Bugs of Ontario
Description
Contains Photos, Illustrations, Bibliography, Index
$14.95
ISBN 1-55105-287-3
DDC 595.7'097123
Author
Publisher
Year
Contributor
Steve Pitt is a Toronto-based freelance writer and an award-winning journalist. He has written many young adult and children's books, including Day of the Flying Fox: The True Story of World War II Pilot Charley Fox.
Review
John Acorn is already familiar to millions of nature lovers as the
quirky deadpan host of the Discovery Channel television program The
Nature Nut. If you enjoy Acorn’s informative but irreverent style on
TV, you are sure to enjoy this book, which features some of the most
fascinating creepy critters in Ontario. Like all of the many outstanding
Lone Pine field guides, this volume is at home both on a coffee table
and in a nature hiker’s hip pocket. More than 100 gorgeous full-colour
illustrations by nature artist Ian Sheldon draw the readers’ eyes from
page to page. Acorn’s wry commentary entertains as well as informs.

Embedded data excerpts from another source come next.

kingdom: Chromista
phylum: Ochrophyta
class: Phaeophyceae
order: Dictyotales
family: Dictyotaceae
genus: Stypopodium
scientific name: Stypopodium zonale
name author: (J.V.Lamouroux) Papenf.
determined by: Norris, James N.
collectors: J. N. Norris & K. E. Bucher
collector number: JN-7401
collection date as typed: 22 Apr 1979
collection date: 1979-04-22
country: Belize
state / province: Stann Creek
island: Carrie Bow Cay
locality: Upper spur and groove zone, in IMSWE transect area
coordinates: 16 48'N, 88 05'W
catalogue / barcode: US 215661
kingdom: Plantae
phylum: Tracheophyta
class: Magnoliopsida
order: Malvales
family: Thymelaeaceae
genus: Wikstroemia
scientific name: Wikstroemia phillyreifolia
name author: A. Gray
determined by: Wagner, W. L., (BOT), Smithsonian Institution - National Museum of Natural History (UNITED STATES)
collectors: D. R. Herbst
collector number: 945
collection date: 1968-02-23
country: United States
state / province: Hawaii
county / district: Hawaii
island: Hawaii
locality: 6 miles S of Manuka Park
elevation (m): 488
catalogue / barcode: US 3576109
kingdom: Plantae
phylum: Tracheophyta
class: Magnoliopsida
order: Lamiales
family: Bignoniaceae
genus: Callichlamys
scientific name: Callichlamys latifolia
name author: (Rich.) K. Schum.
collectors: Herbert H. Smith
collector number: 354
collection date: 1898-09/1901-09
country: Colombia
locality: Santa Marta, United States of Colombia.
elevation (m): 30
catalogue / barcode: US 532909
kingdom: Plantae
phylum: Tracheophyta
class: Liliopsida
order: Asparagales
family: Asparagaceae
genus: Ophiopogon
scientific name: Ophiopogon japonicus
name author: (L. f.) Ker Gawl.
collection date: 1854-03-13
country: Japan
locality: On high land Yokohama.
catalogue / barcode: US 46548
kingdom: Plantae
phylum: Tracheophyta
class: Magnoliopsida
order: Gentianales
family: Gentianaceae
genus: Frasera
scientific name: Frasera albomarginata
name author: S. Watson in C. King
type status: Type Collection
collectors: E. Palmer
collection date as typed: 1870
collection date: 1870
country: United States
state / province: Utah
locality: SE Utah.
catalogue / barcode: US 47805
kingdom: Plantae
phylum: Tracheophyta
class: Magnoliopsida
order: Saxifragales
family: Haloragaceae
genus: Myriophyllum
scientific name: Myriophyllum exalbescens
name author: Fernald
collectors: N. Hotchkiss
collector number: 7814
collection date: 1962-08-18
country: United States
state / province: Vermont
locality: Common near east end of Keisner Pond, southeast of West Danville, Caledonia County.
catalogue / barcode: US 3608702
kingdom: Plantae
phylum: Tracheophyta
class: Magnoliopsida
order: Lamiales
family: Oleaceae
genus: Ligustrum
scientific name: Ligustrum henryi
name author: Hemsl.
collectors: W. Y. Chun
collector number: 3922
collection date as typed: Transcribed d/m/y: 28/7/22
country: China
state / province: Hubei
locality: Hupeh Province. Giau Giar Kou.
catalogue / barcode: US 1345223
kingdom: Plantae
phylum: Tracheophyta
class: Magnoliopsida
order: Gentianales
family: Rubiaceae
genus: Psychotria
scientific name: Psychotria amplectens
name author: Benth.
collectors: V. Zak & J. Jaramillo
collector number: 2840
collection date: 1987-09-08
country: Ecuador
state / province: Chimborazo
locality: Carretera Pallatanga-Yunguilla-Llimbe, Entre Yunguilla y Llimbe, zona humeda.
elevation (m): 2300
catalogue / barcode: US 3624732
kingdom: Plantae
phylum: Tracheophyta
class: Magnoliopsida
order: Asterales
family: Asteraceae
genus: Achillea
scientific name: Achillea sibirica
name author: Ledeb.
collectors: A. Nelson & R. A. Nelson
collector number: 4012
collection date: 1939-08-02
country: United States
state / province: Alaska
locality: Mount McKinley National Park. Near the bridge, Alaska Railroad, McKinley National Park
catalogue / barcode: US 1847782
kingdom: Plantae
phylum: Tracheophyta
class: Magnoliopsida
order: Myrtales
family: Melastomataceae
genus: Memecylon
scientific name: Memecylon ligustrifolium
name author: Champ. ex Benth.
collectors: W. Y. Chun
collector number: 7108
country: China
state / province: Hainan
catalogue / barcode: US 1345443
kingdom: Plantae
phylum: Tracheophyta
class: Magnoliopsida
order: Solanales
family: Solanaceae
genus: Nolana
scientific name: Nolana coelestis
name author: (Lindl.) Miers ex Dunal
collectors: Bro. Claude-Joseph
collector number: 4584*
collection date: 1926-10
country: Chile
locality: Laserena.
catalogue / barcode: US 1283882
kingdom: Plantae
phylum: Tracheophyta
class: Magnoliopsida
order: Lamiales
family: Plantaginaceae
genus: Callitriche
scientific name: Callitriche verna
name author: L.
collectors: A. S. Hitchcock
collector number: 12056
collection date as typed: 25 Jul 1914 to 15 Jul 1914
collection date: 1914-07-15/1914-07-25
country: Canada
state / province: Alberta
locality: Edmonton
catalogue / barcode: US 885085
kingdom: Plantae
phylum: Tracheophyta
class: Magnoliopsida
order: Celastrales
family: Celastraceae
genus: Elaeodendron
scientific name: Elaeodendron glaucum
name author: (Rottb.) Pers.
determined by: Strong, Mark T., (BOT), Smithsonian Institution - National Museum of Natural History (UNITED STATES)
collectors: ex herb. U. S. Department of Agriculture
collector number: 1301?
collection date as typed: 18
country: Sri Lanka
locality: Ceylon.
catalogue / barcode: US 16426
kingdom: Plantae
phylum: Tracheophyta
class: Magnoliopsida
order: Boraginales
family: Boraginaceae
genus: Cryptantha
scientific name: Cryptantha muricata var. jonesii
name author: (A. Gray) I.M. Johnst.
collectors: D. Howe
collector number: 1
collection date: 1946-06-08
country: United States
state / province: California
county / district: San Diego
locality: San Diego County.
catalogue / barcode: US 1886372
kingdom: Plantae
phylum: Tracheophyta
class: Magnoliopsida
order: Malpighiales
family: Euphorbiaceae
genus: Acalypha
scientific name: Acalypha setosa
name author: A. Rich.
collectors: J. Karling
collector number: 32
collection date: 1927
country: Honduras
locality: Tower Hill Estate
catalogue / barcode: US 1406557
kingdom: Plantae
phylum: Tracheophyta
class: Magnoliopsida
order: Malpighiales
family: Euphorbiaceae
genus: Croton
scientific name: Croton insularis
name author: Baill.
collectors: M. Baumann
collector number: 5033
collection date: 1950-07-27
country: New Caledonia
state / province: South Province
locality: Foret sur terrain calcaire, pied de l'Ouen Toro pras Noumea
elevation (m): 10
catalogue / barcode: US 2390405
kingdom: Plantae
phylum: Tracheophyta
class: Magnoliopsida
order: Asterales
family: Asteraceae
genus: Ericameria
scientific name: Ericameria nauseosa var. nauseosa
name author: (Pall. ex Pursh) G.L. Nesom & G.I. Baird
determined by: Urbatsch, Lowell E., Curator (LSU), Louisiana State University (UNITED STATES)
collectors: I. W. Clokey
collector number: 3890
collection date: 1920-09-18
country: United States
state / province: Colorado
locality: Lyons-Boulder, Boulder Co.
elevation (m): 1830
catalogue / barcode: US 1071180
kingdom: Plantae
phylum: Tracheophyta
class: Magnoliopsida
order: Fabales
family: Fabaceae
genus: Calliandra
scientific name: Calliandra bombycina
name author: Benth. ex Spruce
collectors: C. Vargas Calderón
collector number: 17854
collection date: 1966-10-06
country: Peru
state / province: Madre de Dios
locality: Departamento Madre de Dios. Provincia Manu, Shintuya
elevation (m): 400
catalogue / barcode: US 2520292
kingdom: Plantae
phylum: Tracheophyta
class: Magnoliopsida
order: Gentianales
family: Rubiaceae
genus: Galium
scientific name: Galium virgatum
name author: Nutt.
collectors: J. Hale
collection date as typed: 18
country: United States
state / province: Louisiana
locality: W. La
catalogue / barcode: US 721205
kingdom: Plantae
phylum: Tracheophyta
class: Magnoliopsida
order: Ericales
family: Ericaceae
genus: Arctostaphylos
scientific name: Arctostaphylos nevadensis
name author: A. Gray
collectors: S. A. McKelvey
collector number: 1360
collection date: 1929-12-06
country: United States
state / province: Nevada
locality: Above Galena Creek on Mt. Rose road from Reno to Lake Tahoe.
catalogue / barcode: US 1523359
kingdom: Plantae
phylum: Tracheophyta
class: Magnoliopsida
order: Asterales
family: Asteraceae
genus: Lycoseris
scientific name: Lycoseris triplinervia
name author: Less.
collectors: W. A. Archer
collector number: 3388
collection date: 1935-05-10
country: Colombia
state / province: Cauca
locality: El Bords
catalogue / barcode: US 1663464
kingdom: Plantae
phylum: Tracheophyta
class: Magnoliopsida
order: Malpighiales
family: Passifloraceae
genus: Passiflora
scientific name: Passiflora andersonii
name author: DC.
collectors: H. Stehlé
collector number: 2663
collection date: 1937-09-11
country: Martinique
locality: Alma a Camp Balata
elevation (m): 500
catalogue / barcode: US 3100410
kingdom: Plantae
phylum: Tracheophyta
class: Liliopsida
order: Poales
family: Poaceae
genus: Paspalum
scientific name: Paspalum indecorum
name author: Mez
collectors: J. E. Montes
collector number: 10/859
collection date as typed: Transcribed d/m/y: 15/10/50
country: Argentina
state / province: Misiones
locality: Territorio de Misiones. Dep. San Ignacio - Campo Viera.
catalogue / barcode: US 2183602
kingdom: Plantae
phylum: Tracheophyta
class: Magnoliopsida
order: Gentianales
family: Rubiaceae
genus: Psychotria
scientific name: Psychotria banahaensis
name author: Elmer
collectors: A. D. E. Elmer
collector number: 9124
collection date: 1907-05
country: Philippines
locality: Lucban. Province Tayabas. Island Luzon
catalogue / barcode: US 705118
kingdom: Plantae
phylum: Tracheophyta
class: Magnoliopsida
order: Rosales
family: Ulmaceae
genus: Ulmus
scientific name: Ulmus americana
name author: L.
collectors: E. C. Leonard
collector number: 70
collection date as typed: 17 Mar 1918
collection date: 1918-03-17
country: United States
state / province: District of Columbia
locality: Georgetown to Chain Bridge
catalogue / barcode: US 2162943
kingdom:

The content is brilliantly arranged to help readers quickly identify
bugs. The back cover shows the basic bug varieties, divided into 12
categories: butterflies; moths; beetles; wasps (including ants, bees,
and sawflies); two-winged flies; lacewings and their relatives; sucking
bugs; grigs and their relatives; damselflies and dragonflies; aquatic
larvae; aquatic adults; and non-insect arthropods. Each category is
assigned a colour code, and the codes are matched with page numbers for
a corresponding chapter. Thus, if readers encounter a weird but
wonderful bug, all they have to do is look for the closest match on the
back cover, and then they know exactly where to turn in the book by
flipping either to the colour indicated or to the page number.
If you have always longed to be able to distinguish your Cow Killer
from your Stump Stabber, or your Clouded Sulphur from your Snowberry
Clearwing, this book is your ticket.